The alarm raised by the United Nations Children’s Fund (UNICEF) and other humanitarian agencies that as many as 52% of Nigerian children are stunted, wasted and malnourished; and one in five children will die in northeastern Nigeria is a tragedy that should tug at the conscience of the nation and must be addressed immediately. If nothing is done, another socio-economic albatross of devastating proportion may well be on the way. With hunger and malnutrition, these Nigerian children were already marooned in a terrible socio-economic order that cares less about them. The situation in the northeast with the insurgency is double jeopardy. This is a clear and present danger to the future of the country and the Buhari administration must fashion durable solutions to halt the unfolding disaster and address this generational shame.
The Boko Haram insurgency is said to have already displaced 2.4 million people, pushing food insecurity and malnutrition to emergency levels. Worried by the high levels of severe malnutrition and desperate conditions facing children, UN agencies and partners have stepped up assistance even as the Acting UN Humanitarian Coordinator for Nigeria, Munir Safieldin, and UNICEF Nigeria Representative, Jean Gough, in a joint statement said: “We estimate that there will be almost a quarter of a million children under five suffering from severe acute malnutrition in Borno this year. Unless we reach these children with treatment, one in five of them will die. We cannot allow that to happen.”
The dire prediction follows the 2015 UN global report on children which found that about six out of ten Nigerian children under five years old are too short for their age (stunted), while more than half do not weigh enough for their height (wasted). The report analyzed nutrition status and underlying factors such as food security, water, hygiene and sanitation; resource allocation and institutional and policy changes globally in 193 countries and stated unequivocally that to combat malnutrition in Nigeria, an estimated N188.3 billion ($837 million) investment is needed, which would save 180,000 lives, and avert three million cases of stunting a year.
Childhood stunting and wasting remain serious problems and the numbers are simply mind-boggling. That Nigeria cannot adequately feed its children is unacceptable. According to experts, malnutrition results in impaired cognitive development in children, which has a direct bearing on their entire life chances and opportunities. The bleak fate of children in the northeast is symptomatic of the gory lot of their counterparts elsewhere. Those who do not directly suffer hunger and malnutrition are not spared the calamities of violence. Over 200 Chibok schoolgirls were kidnapped by Boko Haram and till now, forlorn is the hope of their rescue. Equally revolting is the enslavement of teenage girls with its attendant sex slavery while some are used as suicide bombers; others live on the streets.
Considering the challenges, deprivation, psychological trauma and emotional distress that the children in Nigeria, but especially of the northeast have passed through and are still going through, the situation also calls for a declaration of a state of emergency. Now, upon the unpleasant realization of this intractable socio-economic crisis, the government should wean itself of the hollow rhetoric of “change” and advance plans to concretely address the fundamental issues of hunger, malnutrition and social dislocation, by paying attention to the nutritional and health care needs of children.
Owing to their precarious situation, Nigerian children, from infants to those of school age, are beginning to witness in frightful clarity the bleakness of their future. Many are orphaned, while some are born in filthy, disease-prone environments, where sanitary facilities (even in their crudest state) are a luxury. An unsavory corollary of the danger posed by hunger and malnutrition apart from their direct, tragic consequences is that the future of those children not killed in conflict like others is bleak. So what is the future for these children?
Ordinarily, it is difficult surviving outside the Boko Haram killing fields even with parents, let alone when parents are displaced, dead, or missing. Their only recollections are sordid tales of tragedy and ugly images of carnage and death. What is happening now will adversely affect the northeast and the children in future. The future is, therefore, already in peril because, with little or no education, the children have insufficient ability to survive in a competitive world. But it is not only the children that will lose out; Nigeria, by the way it currently handles the situation befalling the children, will be the ultimate loser. Unfortunately, the current situation points towards that direction because there is no agenda to address the challenges facing Nigerian children beyond ad hoc responses.

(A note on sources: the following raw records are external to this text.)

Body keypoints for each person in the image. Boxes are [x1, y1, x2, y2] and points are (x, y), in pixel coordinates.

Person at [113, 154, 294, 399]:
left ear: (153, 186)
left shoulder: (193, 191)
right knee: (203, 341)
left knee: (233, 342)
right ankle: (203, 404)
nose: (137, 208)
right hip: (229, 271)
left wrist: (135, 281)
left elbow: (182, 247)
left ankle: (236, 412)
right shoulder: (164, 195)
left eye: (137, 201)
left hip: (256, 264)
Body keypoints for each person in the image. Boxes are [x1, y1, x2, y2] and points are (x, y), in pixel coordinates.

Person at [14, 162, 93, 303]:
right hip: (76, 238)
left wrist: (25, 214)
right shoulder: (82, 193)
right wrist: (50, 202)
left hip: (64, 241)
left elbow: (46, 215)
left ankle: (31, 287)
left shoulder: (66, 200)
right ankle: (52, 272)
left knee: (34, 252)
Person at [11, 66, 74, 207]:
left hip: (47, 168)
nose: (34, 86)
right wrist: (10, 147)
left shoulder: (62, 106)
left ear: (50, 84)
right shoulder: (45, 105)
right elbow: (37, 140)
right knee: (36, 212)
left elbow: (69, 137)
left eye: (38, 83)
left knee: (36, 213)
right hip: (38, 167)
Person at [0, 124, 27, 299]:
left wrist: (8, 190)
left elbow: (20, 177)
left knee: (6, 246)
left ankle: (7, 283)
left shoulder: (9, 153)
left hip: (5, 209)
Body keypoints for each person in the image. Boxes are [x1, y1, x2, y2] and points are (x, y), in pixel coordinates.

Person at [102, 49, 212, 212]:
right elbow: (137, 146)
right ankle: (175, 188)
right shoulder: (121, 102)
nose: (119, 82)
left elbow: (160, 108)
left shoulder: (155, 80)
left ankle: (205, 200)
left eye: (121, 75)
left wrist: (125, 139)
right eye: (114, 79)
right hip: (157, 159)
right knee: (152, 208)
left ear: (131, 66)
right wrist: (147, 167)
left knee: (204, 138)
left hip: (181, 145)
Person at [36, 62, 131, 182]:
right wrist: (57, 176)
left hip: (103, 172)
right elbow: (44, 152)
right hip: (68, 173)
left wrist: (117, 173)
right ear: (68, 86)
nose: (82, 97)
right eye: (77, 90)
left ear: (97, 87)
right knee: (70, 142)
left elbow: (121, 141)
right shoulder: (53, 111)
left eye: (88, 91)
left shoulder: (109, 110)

While the incredible benevolence of civil society groups like the Dangote Foundation who have been giving some hope to these children is commendable, all relevant government agencies must, as a matter of priority, embark upon long-term and immediate responses to the plight of these children. As an immediate response, government should provide food, shelter and schools. In the long-term, government must give priority to education as one of the most veritable factors that ultimately defines Nigeria; the absence of which would retard the country’s progress.

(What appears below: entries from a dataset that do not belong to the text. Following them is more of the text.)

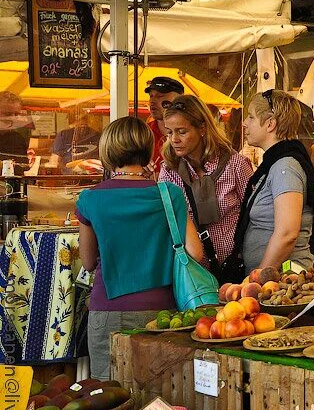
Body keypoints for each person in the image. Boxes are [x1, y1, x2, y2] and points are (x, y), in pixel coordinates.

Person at [76, 117, 203, 378]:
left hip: (108, 309)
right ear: (148, 149)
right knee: (161, 394)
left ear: (107, 150)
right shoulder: (169, 194)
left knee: (109, 393)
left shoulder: (90, 199)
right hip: (162, 310)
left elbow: (88, 262)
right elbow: (195, 253)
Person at [228, 90, 314, 276]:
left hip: (282, 281)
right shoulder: (276, 164)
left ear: (270, 124)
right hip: (275, 279)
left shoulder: (285, 168)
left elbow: (287, 233)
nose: (244, 123)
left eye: (251, 117)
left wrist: (258, 278)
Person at [158, 94, 253, 276]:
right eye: (170, 132)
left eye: (182, 131)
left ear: (202, 128)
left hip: (237, 267)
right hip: (193, 274)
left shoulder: (235, 164)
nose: (174, 139)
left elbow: (254, 214)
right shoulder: (169, 172)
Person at [144, 76, 184, 170]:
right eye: (151, 96)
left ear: (178, 99)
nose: (152, 101)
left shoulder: (192, 132)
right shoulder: (143, 133)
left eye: (160, 96)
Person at [0, 91, 31, 164]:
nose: (13, 118)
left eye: (16, 114)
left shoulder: (18, 139)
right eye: (7, 113)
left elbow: (21, 168)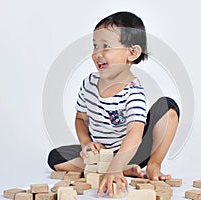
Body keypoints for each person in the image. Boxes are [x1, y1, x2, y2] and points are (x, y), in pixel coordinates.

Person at [47, 11, 180, 197]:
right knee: (55, 157)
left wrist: (116, 165)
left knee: (168, 107)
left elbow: (135, 132)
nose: (97, 53)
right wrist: (86, 144)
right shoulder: (89, 84)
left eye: (106, 46)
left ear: (132, 53)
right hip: (100, 153)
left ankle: (152, 165)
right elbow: (80, 119)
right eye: (95, 46)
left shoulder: (133, 91)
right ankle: (119, 168)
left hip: (132, 150)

There is urgent need for the Buhari administration to take decisive steps to break the horrendous cycle of misery in which Nigerian children are now trapped. Nigeria should enact or strengthen existing laws that mete out appropriate sanctions to abusers of children through rape, abduction and recruitment as child soldiers. The security of the future of the nation represented by these children should be one battle Nigeria must win. Nigeria cannot look forward to a rewarding future without ensuring robust investments in human capital and capacity building in the nation’s children. It takes a village to raise a child, so it is our responsibility as a country to end malnutrition not just to secure the future of these children, but also that of the country. The time to act is now.